This week our class was cancelled because of (more) snow. So while I can’t draw on class discussions for this post, I have been thinking a lot about how to write “moments,” or small, descriptive narrative scenes.
I’ll start with some moments I stumbled across this week in leisure and schoolwork that I found especially moving. I have taken out some block quotes from the stories, but please read them in their entirety with the links provided:
From an August 8, 2012, New York Times story by Ruth Padawer about boys who fall somewhere in the middle on the gender spectrum:
“Toward the end of the first week of kindergarten, Alex showed up in class wearing hot-pink socks — a mere inch of a forbidden color. A boy in his class taunted, “Are you a girl?” Alex told his parents his feelings were so hurt that he couldn’t even respond. In solidarity, his father bought a pair of pink Converse sneakers to wear when he dropped Alex off at school.”

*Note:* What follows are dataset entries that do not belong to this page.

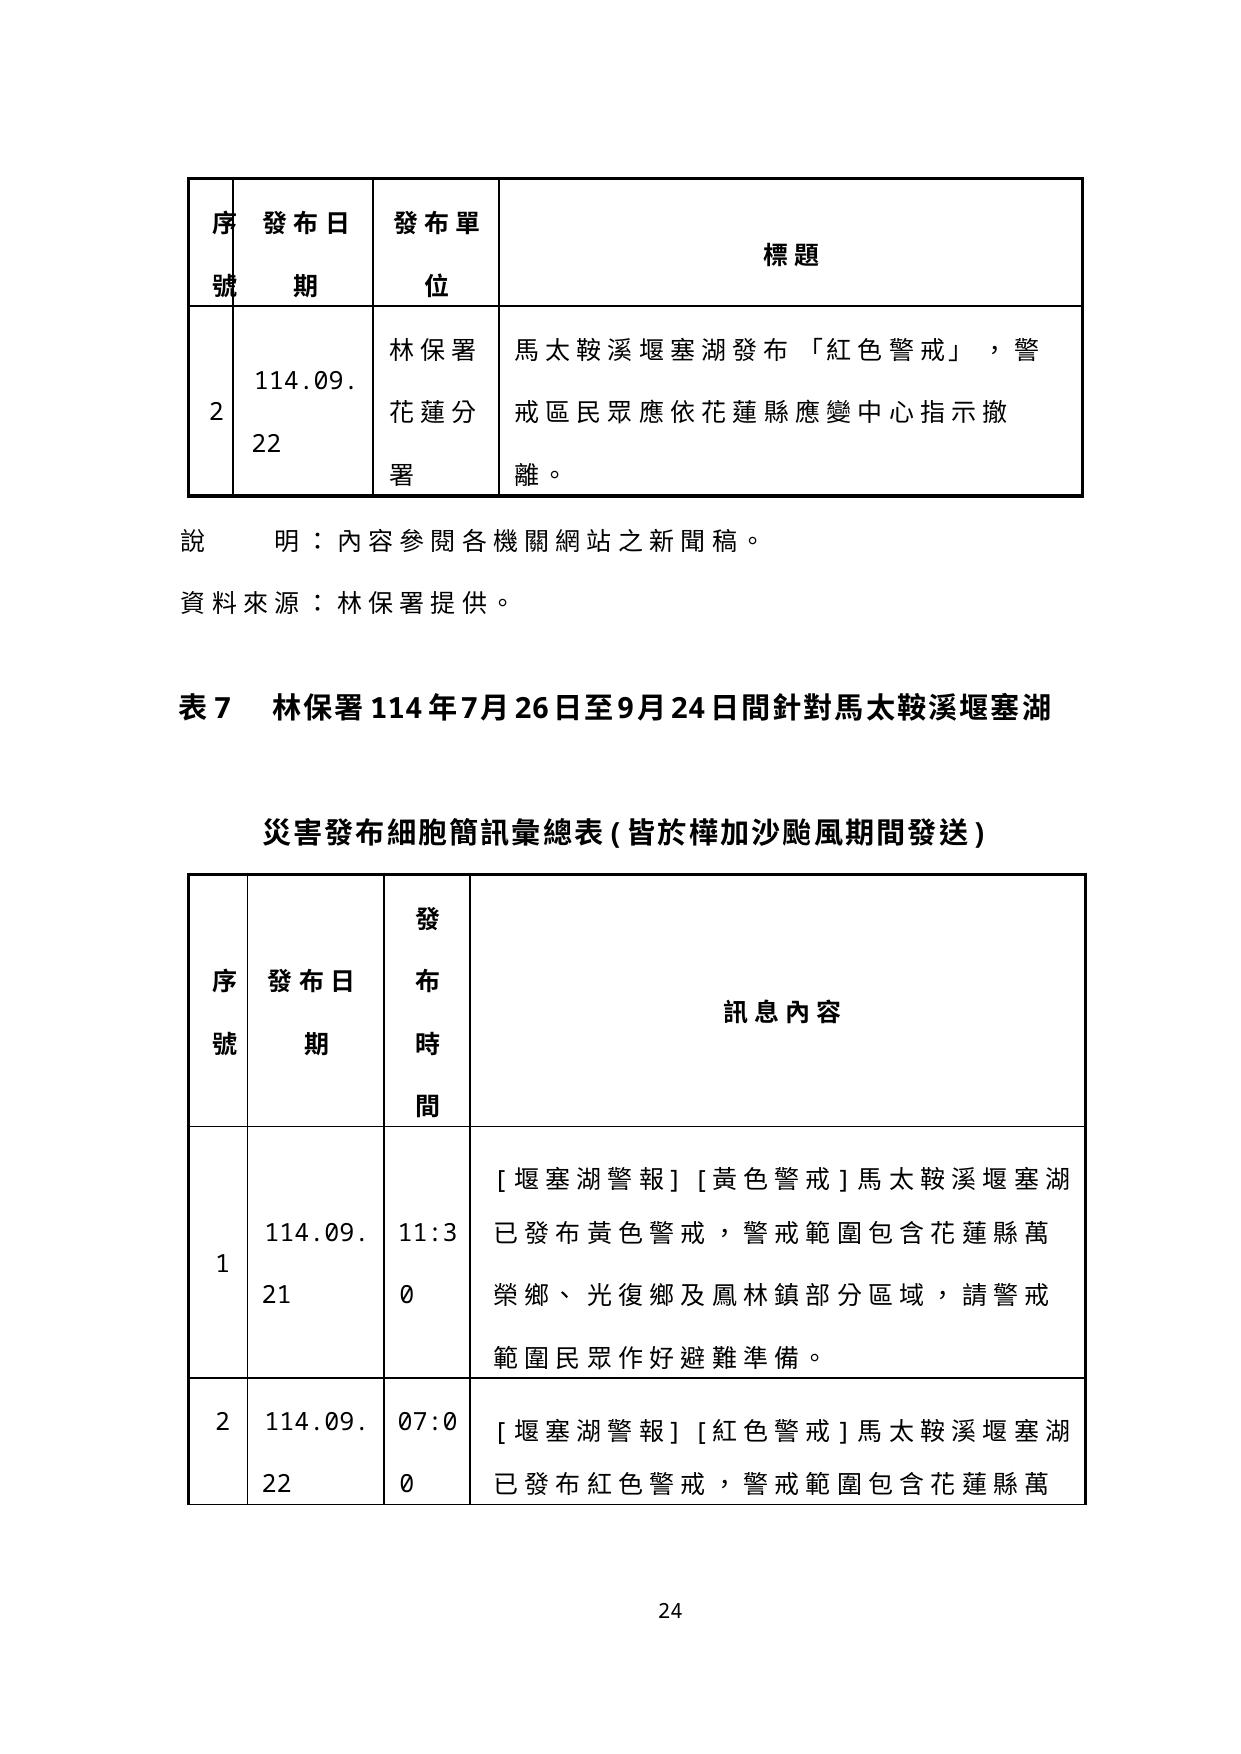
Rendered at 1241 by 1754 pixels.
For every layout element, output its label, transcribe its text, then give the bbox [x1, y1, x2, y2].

table_header 標題 [500, 180, 1081, 305]
table_cell 07:00 [385, 1379, 469, 1504]
table_cell 11:30 [385, 1127, 469, 1377]
table_header 序號 [190, 180, 232, 305]
text 資料來源：林保署提供。 [177, 560, 1063, 622]
table_cell 林保署 花蓮分署 [374, 307, 498, 494]
table_cell 2 [190, 1379, 247, 1504]
table_header 序號 [190, 876, 247, 1126]
table_cell 1 [190, 1127, 247, 1377]
table_cell 114.09.22 [234, 307, 372, 494]
table_cell 馬太鞍溪堰塞湖發布「紅色警戒」，警戒區民眾應依花蓮縣應變中心指示撤離。 [500, 307, 1081, 494]
text 表7 林保署114年7月26日至9月24日間針對馬太鞍溪堰塞湖災害發布細胞簡訊彙總表(皆於樺加沙颱風期間發送) [177, 622, 1063, 872]
table_header 發布單位 [374, 180, 498, 305]
table_cell [堰塞湖警報] [黃色警戒]馬太鞍溪堰塞湖已發布黃色警戒，警戒範圍包含花蓮縣萬榮鄉、光復鄉及鳳林鎮部分區域，請警戒範圍民眾作好避難準備。 [471, 1127, 1084, 1377]
table_cell [堰塞湖警報] [紅色警戒]馬太鞍溪堰塞湖已發布紅色警戒，警戒範圍包含花蓮縣萬 [471, 1379, 1084, 1504]
table_header 發布日期 [234, 180, 372, 305]
text 說 明：內容參閱各機關網站之新聞稿。 [177, 497, 1063, 560]
table_cell 114.09.21 [248, 1127, 383, 1377]
table_cell 114.09.22 [248, 1379, 383, 1504]
table_header 發布日期 [248, 876, 383, 1126]
table_header 發布時間 [385, 876, 469, 1126]
table_cell 2 [190, 307, 232, 494]
table_header 訊息內容 [471, 876, 1084, 1126]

A reference to “My Struggle,” a book by Karl Ove Knausgaard From a February 28, 2013, New Yorker story by Sasha Weiss about those who criticize Anne Hathaway’s unapologetically cheerful demeanor:
“Karl takes his little daughter, Vanje, to a classmate’s birthday party. She is a shy and introverted child, but she longs to play with other children, and looks forward to the party with a mix of trepidation and eagerness. She chooses to wear a new pair of sparkling golden shoes. When she arrives, she is thrust into a room with other children, who are all playing wildly. Karl watches her as she tries to figure out how to break in:
For a while she stood observing them. Then it was as if she had decided to take the plunge.
‘I’ve got golden shoes!’ she said.
She bent forward and took off one shoe, held it up in the air in case anyone wanted to see. But no one did. When she realized that, she put it back on.”
I saw a film called “The Garden of Eden” that made its North American debut during the True/False Film Fest yesterday evening. The film’s director is Ran Tal, a native Israeli who grew up near the Gan Shlosha, a state park known as “Sakhne.” (Trailer from the film’s website, linked above. See its facebook page here.)
I can’t show you this moment, but in one scene an older man told the story about how he left his home in Germany during World War II to move to Israel. He talks while we see him calmly swimming and bobbing in the rock-surrounded waters Sakhne. Right at the end of his monologue, the man tells us that he knows his brother worked in the crematorium at the concentration camp Bergen Belsen. Having this job meant his brother knew the day his father had died, and by passing on that information the man can observe his father’s yahrtzeit (memorial of the day of his death).
I can’t do this moment justice with such a plain description, but watching it brought me close to tears. (I highly recommend you see this film if you get the chance.)
Tal talked about how he got the scenes for his documentary. In some cases, he filmed the swimming scenes before he did the personal interviews (often at the interviewees’ homes), but sometimes it was the other way around. In every case, the “action” was separate from the interviews.
It was done this way, Tal said, so that he could have more personal conversations with each subject. He wanted them to open up to him about their lives and stories of separation, which could be best accomplished when they trusted and liked him and felt comfortable.
Tal said he had to sometimes go back to an interviewee for further information. The stories were edited together in a monologue format, but nonetheless, they felt genuine.
What I’m learning about moments is that what makes them special isn’t some kind of extraordinary action or especially powerful prose. When we include these moments or “scenes” in our writing, we’re giving the reader a taste of honest, human feeling.
I don’t relate to the little girl with the gold shoes because she’s a fascinating character study or a tragic hero; I relate to her because I know what it feels like to be unabashedly happy about something and have that joy met with uncaring stares from others. I know how it feels to have my feelings hurt in such a way that I can’t bring myself to even tell anyone else. And I know how much it means to be able to properly mourn a loved one.
When I go about my reporting, I want to capture these moments that will resonate with my readers and make them remember how they’ve felt in similar situations. They can be long and full of dialogue, or short, sweet glimpses into someone’s day. I’m telling myself to be open and focus more on the quality of what I find, rather than the quantity.
My observations (should) begin soon, and having come across such beautiful examples of scenes this week, I’m more excited than ever to get the chance to practice.